## WORK TO BE COMPLETED
In the entries below, find the line with "is supported by laboratory exp" and the line with "The high-mass star-forming cor". Reproduce those two lines and every line between them exactly, and nothing more.

*** SOURCE MATERIAL Section Begins ***

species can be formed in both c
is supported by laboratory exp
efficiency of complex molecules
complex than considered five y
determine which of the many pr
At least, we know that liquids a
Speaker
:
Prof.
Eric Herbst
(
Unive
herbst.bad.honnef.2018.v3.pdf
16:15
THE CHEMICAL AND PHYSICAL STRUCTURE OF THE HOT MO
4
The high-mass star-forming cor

*** SOURCE MATERIAL Section Ends ***
*** SOURCE MATERIAL Section Begins ***

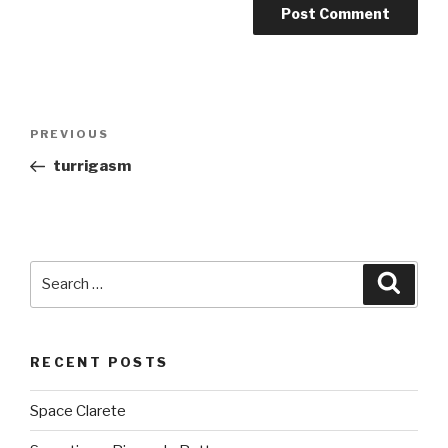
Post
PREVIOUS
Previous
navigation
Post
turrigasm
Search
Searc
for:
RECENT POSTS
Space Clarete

*** SOURCE MATERIAL Section Ends ***

## PROBLEM SOLUTION
is supported by laboratory exp
efficiency of complex molecules
complex than considered five y
determine which of the many pr
At least, we know that liquids a
Speaker
:
Prof.
Eric Herbst
(
Unive
herbst.bad.honnef.2018.v3.pdf
16:15
THE CHEMICAL AND PHYSICAL STRUCTURE OF THE HOT MO
4
The high-mass star-forming cor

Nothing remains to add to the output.